• _Text excerpt_
☆ ☆ ☆

An Incidental Finding Of Giant Cell Aortitis (GCA). A Case Report And Review Of The Literature.
Harkins P, Shah Q, Camon A, Wheelan E, O’Rourke K, Mohammad A.
Midlands Regional Hospital Tullamore
GCA is the most common form of systemic vasculitis. Classically it affects the extracranial branches of the carotid arteries however it has the potential for large vessel involvement including the thoracic and abdominal aorta with increased risk of aneurysm and dissection.
We present the case of a 55-year old gentleman with a background of Ulcerative Colitis and associated HLA-B27 positive enteropathic arthritis. He was managed with regimens including adalimumab, methotrexate and prednisolone over a 6 year period since diagnosis.
He presented with a three week history of night sweats, unintentional weight loss and shortness of breath on exertion. His physical examination was unremarkable. He was found to have iron deficiency anemia. He underwent a thorough evaluation to out-rule an underlying neoplastic process. This included colonoscopy which revealed a >1cm polyp in the sigmoid colon for which he underwent polypectomy. Histology revealed an invasive moderately differentiated adenocarcinoma with evidence of lymphovascular invasion and a positive resection margin.

☆ ☆ ☆

• _Supplied information_
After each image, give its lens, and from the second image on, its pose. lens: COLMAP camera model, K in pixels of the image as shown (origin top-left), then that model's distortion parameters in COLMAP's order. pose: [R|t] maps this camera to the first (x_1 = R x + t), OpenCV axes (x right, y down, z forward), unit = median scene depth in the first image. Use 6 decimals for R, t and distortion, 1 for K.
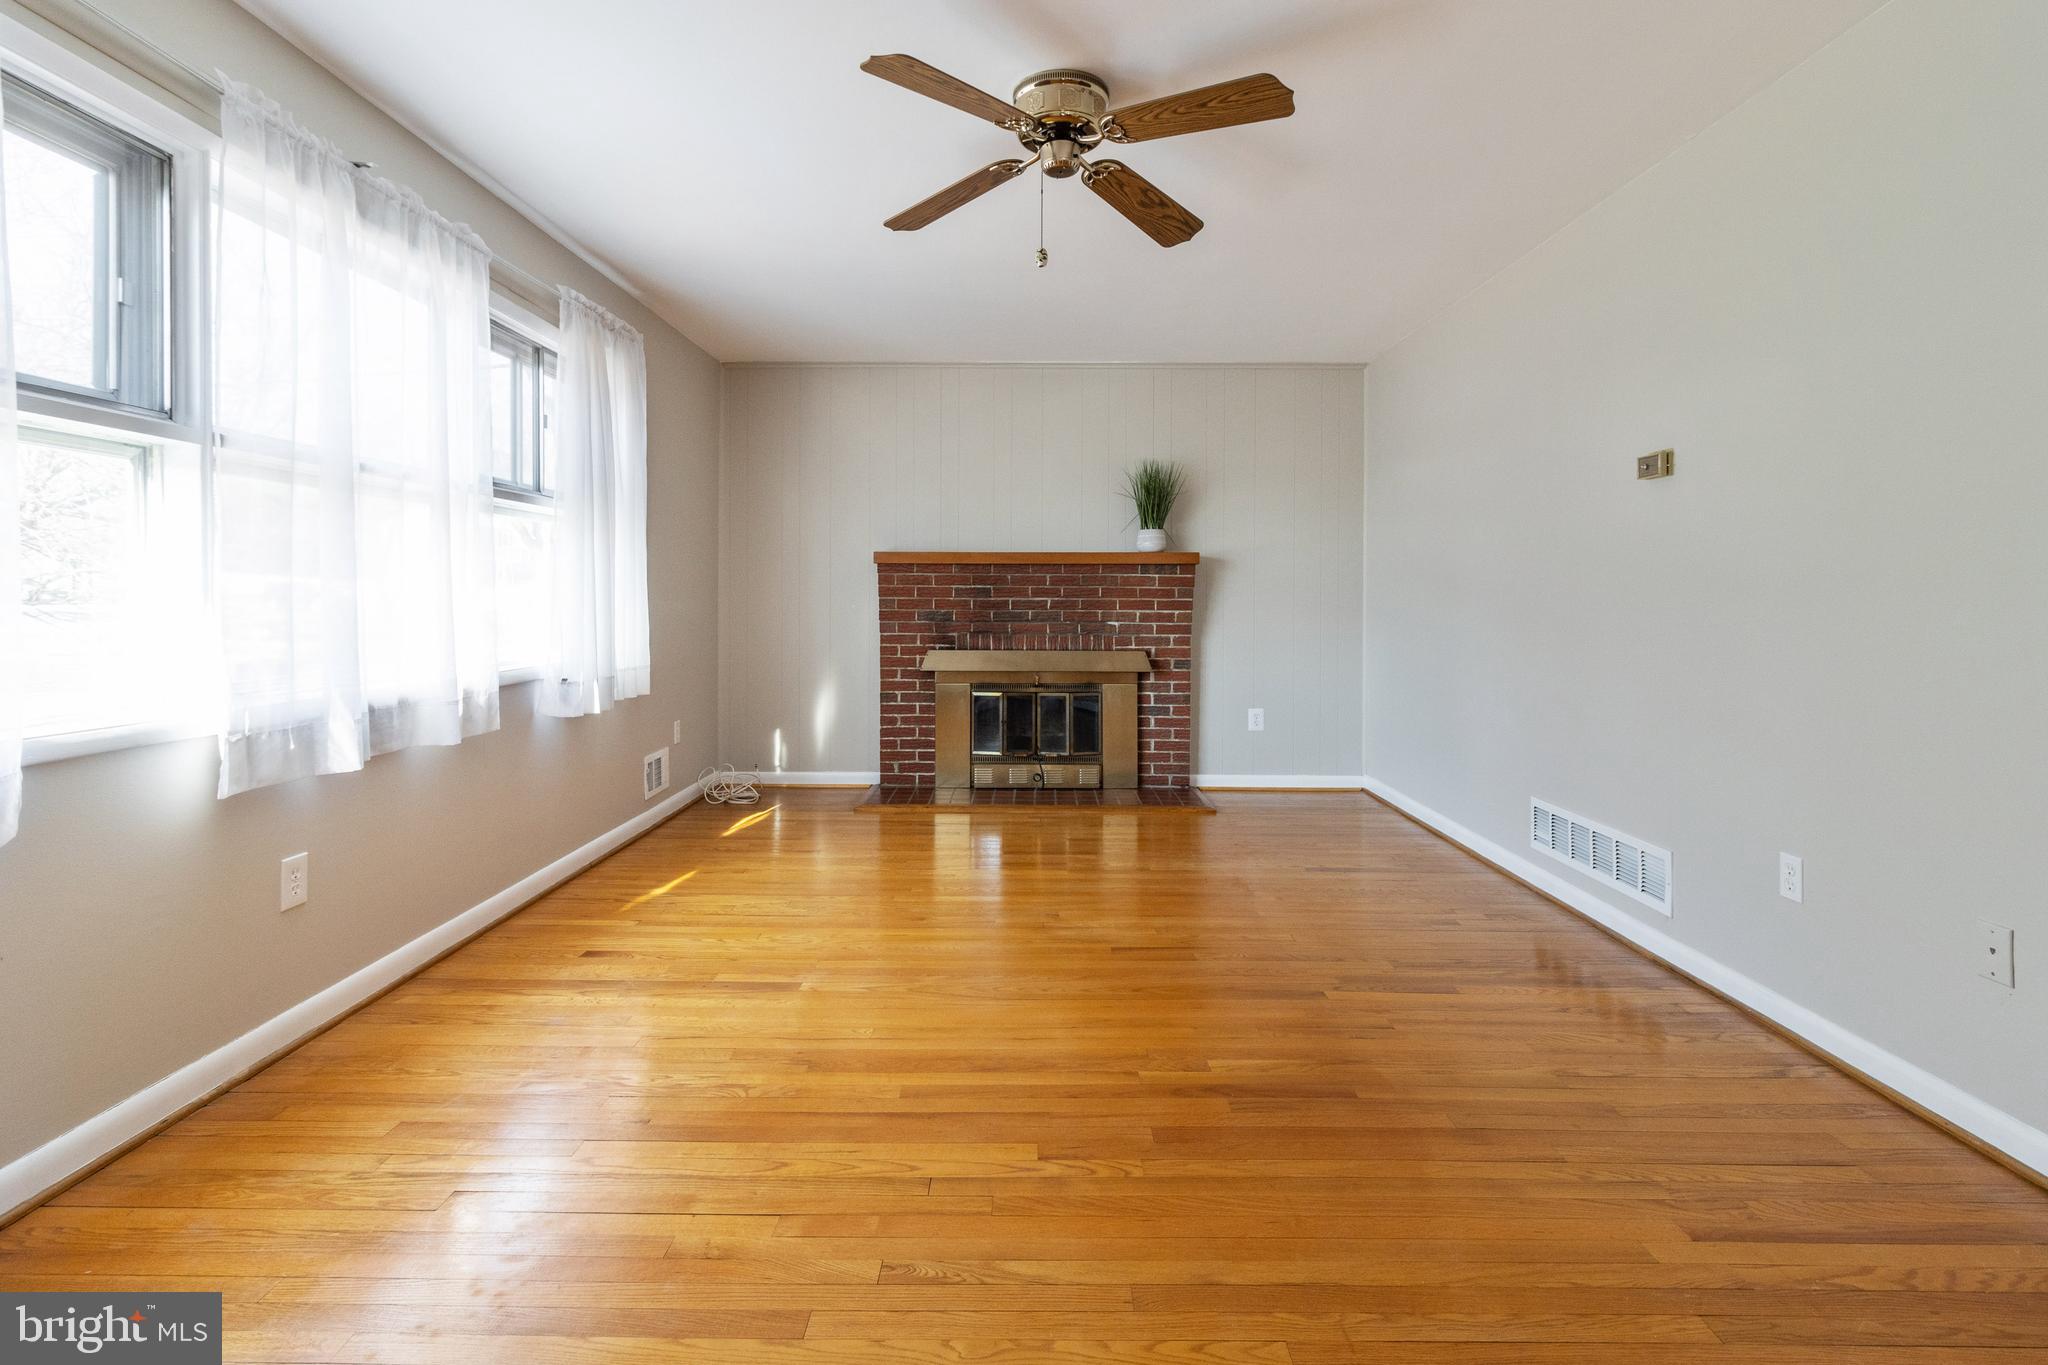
lens RADIAL K [[970.6, 0, 1021.3], [0, 970.6, 599.0], [0, 0, 1]] dist [-0.000668, 0.001009]
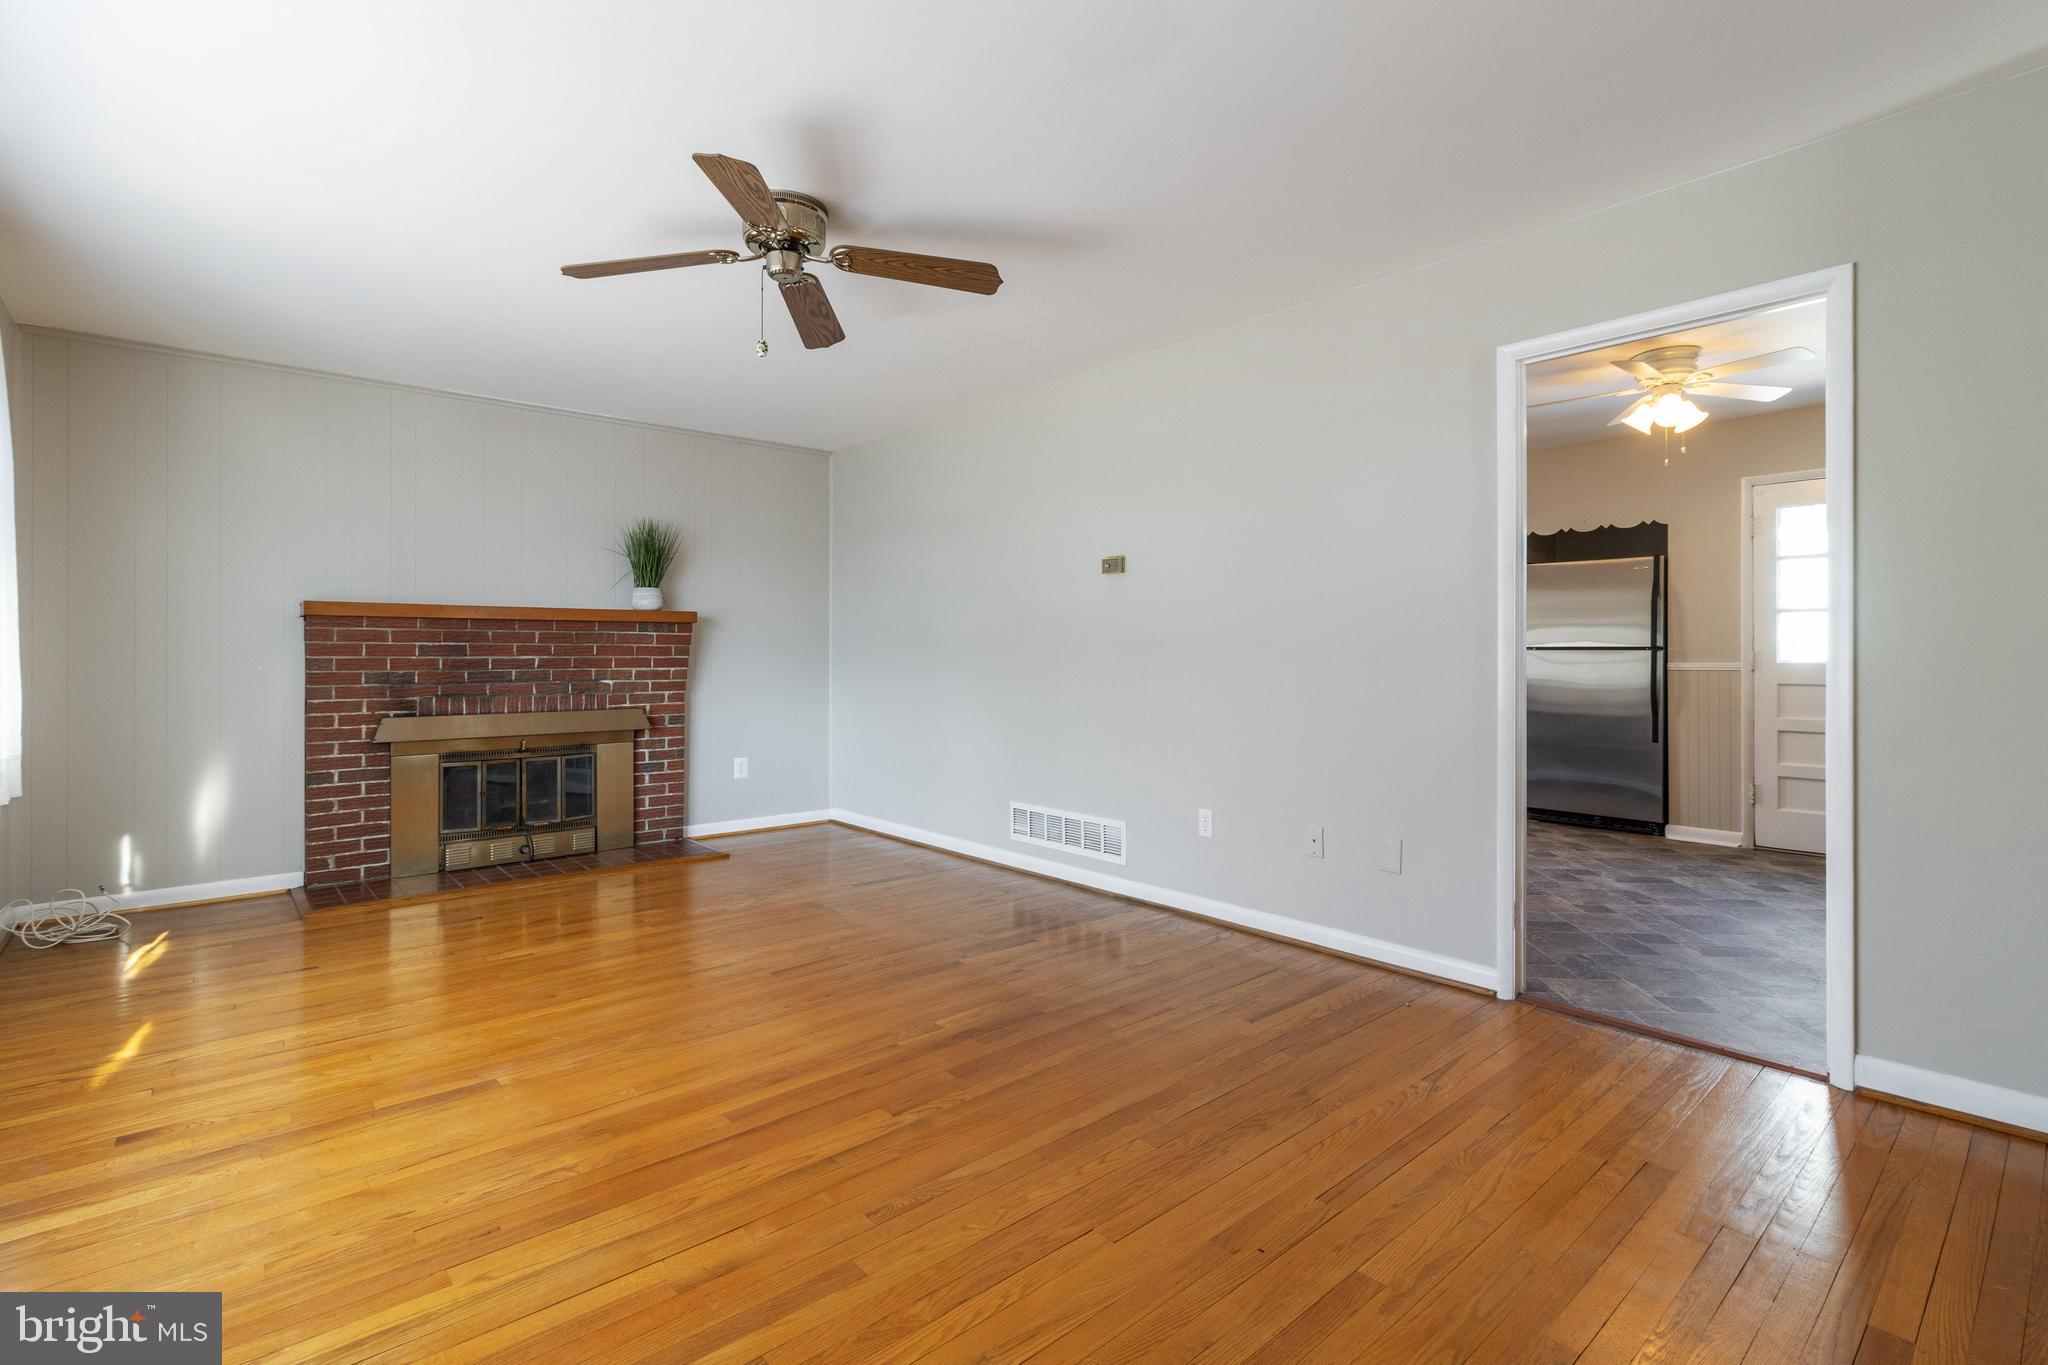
lens RADIAL K [[970.6, 0, 1017.1], [0, 970.6, 649.0], [0, 0, 1]] dist [-0.000668, 0.001009]
pose [[0.742936, -0.000808, 0.669362, -0.452175], [0.004595, 0.999982, -0.003894, -0.003722], [-0.669347, 0.005969, 0.742926, -0.010796]]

☆ ☆ ☆

• _Problem description_
Revise the case report's passage starting at "Harkins P, Shah" and ending at "period since diagnosis.", putting "man" in place of "gentleman".

• _Exercise result_
Harkins P, Shah Q, Camon A, Wheelan E, O’Rourke K, Mohammad A.
Midlands Regional Hospital Tullamore
GCA is the most common form of systemic vasculitis. Classically it affects the extracranial branches of the carotid arteries however it has the potential for large vessel involvement including the thoracic and abdominal aorta with increased risk of aneurysm and dissection.
We present the case of a 55-year old man with a background of Ulcerative Colitis and associated HLA-B27 positive enteropathic arthritis. He was managed with regimens including adalimumab, methotrexate and prednisolone over a 6 year period since diagnosis.